In an interview with National Geographic News, Walker talked about her career, which began as a hobby squeezed in between being a mother and working in a Georgetown dress shop near the White House.

How did you get your start?

I did not aspire to political photography. Although photography had been my hobby since childhood, I never went to school to learn how to take pictures. I was a drama major when I graduated from Briarcliff College. I was married and had two children when I started taking pictures of other people's children for Christmas cards. I did book jackets, portraits, and bar mitzvahs—anything people wanted. I loved photographing people. I started going off on assignments with friends of mine who were freelance journalists. I became a freelancer for the Village Voice.

Then I got hired by the Washington Monthly. Although the Monthly was published on a shoestring, and I was paid only $25 per picture, the magazine got me credentials to shoot in Congress and the White House. This was a wonderful start. I would go to the White House, shoot some, learn a lot from watching what the drill was, and leave.

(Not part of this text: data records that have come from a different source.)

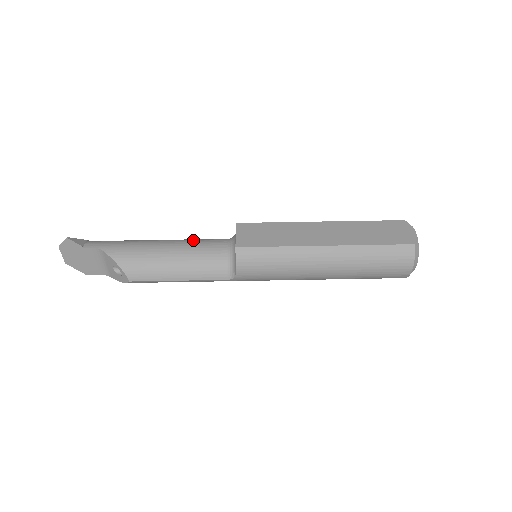
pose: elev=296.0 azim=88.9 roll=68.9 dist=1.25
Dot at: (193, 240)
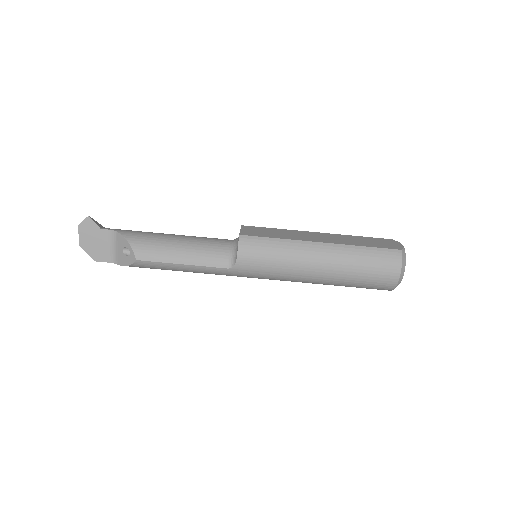
Dot at: occluded
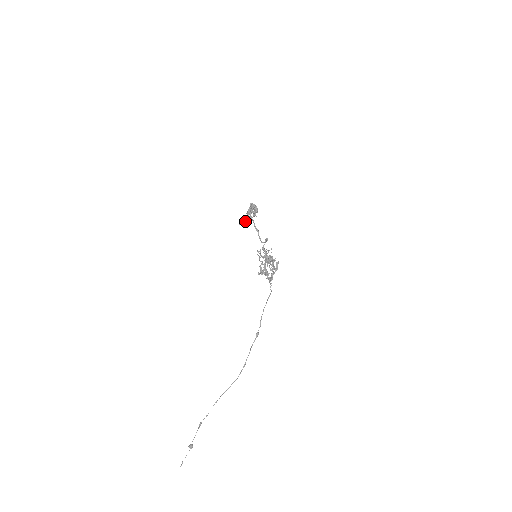
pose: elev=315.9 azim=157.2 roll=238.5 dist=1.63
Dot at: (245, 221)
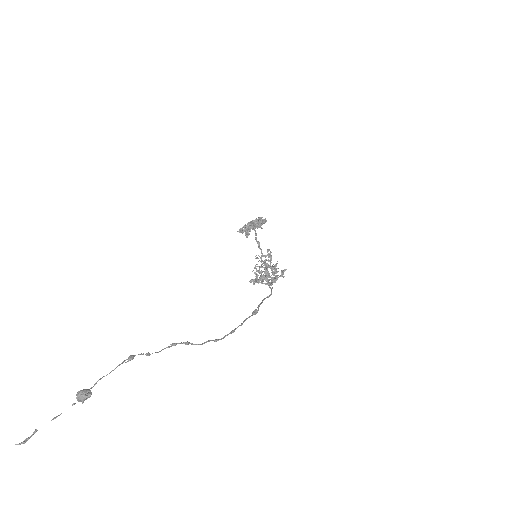
Dot at: (250, 223)
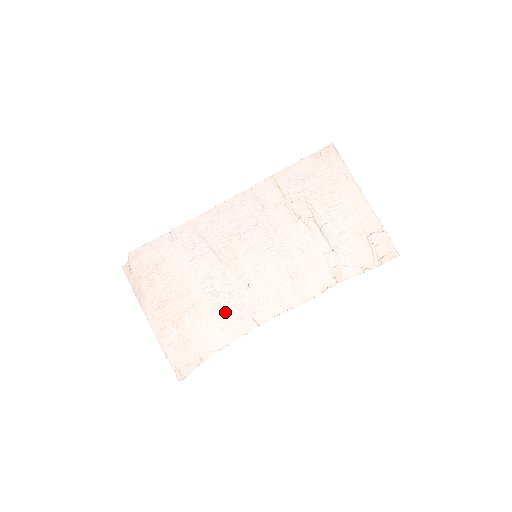
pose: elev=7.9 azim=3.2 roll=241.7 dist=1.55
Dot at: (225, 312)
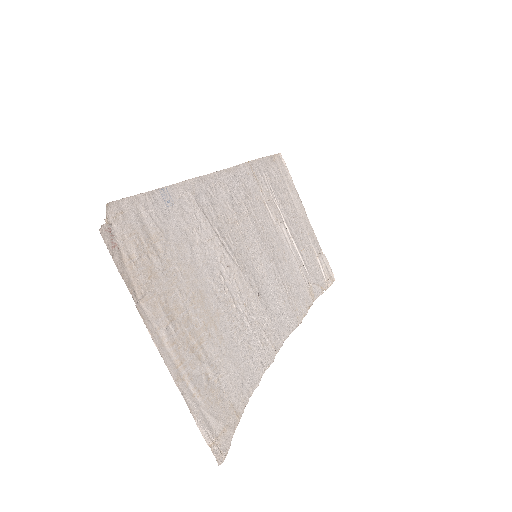
Dot at: (245, 333)
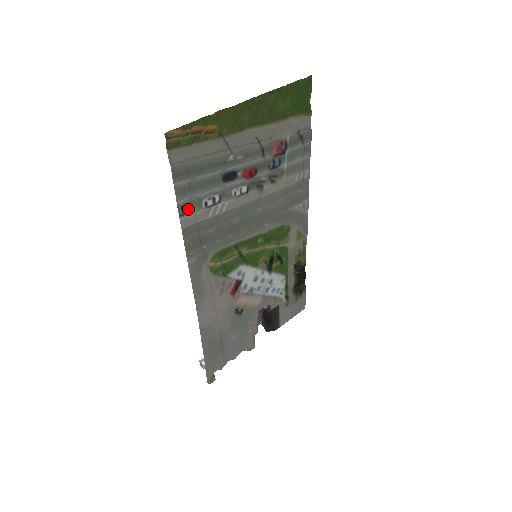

When did you get your first big break?

I gradually built a portfolio by visiting picture editors in New York. Eventually I went to see Time, People, and Fortune. My work with Time grew, and I went on contract with them in 1979. They sent me to photograph First Lady Rosalynn Carter in 1980 when she visited all the states holding primary elections. The President was not traveling because of the Iranian hostage crisis.

It was a wonderful way to break into White House photography. And from the start, my editors asked me from time to time to request behind-the-scenes opportunities, but mostly I was doing normal press coverage.

How do you capture private, revealing moments in public settings?

That is what you have to do. It is like you always have two missions. You cannot miss the action. If there is a treaty being signed, you have to get it on film. Sometimes, you don't have time to plan a shot. You have to work from where you wind up.

You have to look. Often it isn't the person speaking whose image is important. So, you watch the reaction on the face of the person the President is talking about or you watch how the President responds when someone is talking about him. I have always tried in my photographs to show the human responses, something a little more than what is obvious in the photo ops in front of the lights and mikes.